The place? Heaton Hops, a tiny pub (you might call it a ‘micropub’ but I find it diminutive so it's not a term I like to use) just off the busy A6 that’s nestled into a neighbourhood that has collected a multitude of similar small, independent businesses. A genuine community. The pub was founded in 2014 by husband and wife Damian O’Shea and Charlotte Winstone, initially as a bottle shop that sold a limited amount of beer to drink on premise. The needs of the community, however, dictated that it should be a pub first, and a bottle shop second, and so that’s what it became; home to eight lines of keg beer, and three hand pulls serving immaculately conditioned pints of real ale.

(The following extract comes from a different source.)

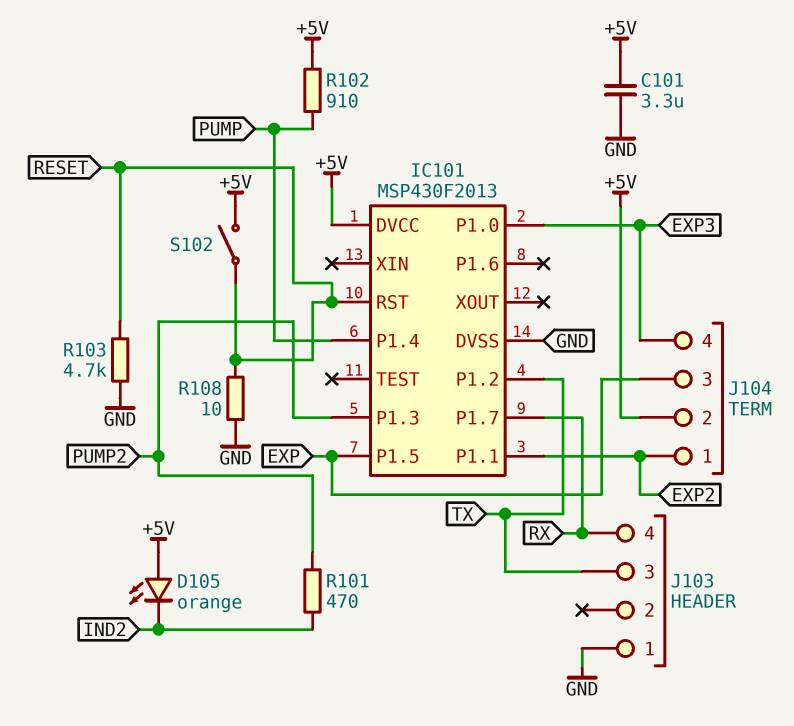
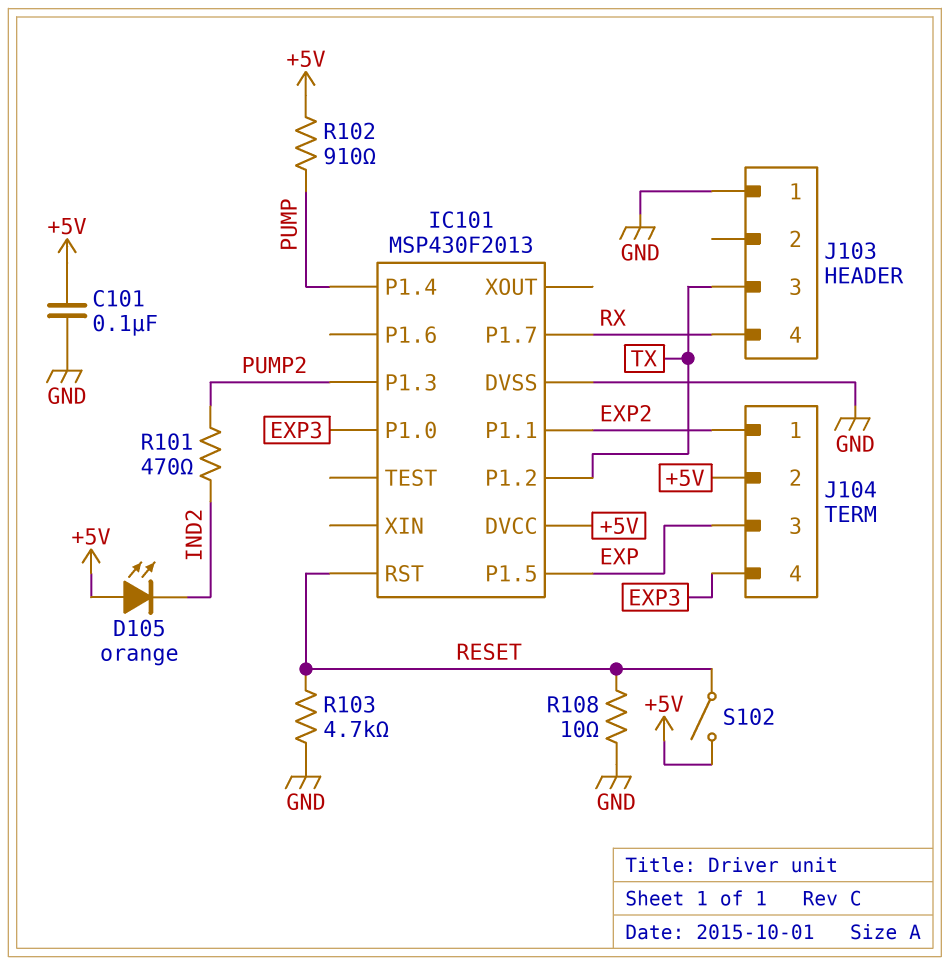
C101: 3.3uF (+5V, GND) -> 100nF (+5V, GND)

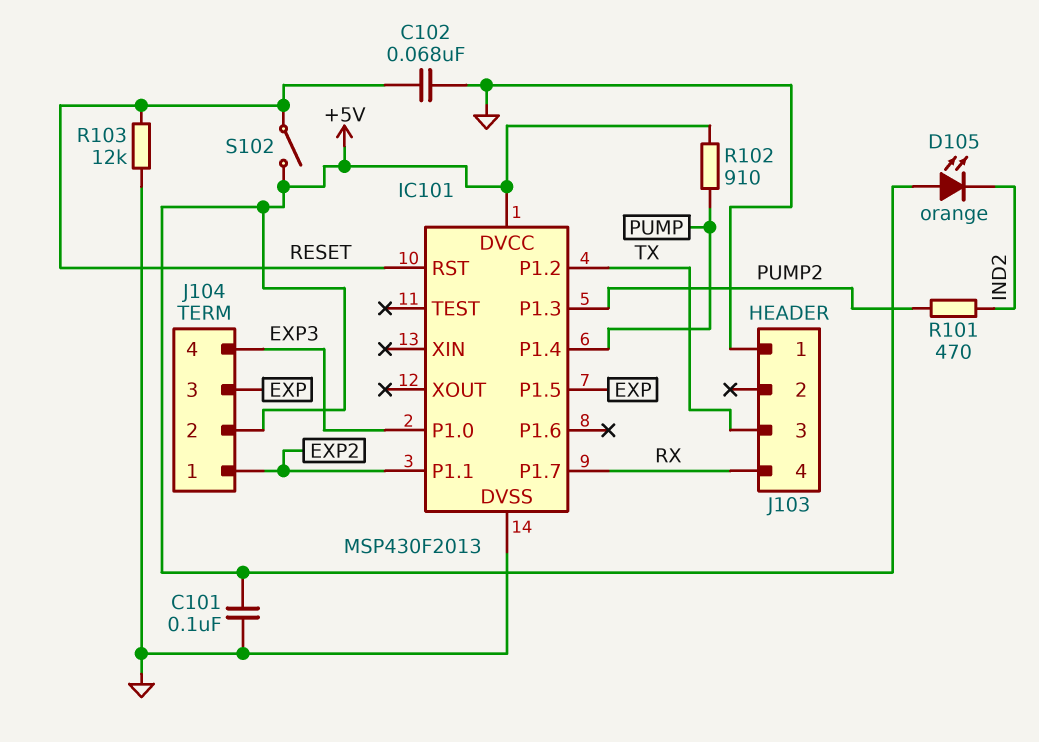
C102: none -> 68nF (GND, RESET)
R103: 4.7k (GND, RESET) -> 12k (GND, RESET)
R108: 10 (GND, RESET) -> none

Me being me, in my fondness for this place I decided to pitch an article about it to BEER, the quarterly magazine for the Campaign for Real Ale I write for relatively frequently. The piece will be featured in the Summer 2025 edition, and so if you’re a member you’ll be receiving that around the beginning of June. Listening back to the interview recently, I thought wouldn’t Damian, essentially the landlord of my local, make a great podcast guest. And so I’ve edited that recording into a nice, half-hour interview for you to enjoy.
Damian and I chat about Heaton Hops itself, and how he came to own and run his own pub. But we also get stuck into what’s happening in terms of small, independent hospitality businesses at the moment, and what kind of beer gets Damian out of bed these days while also indulging ourselves in a bit of nostalgia for the early craft beer days. It’s a fun conversation, and one I hope you enjoy.
If you’d like to visit Heaton Hops (which is also featured in my book, Manchester’s Best Beer Pubs and Bars) you can find it at 7 School Lane, Stockport, SK4 5DE. You might even find me propping up the bar.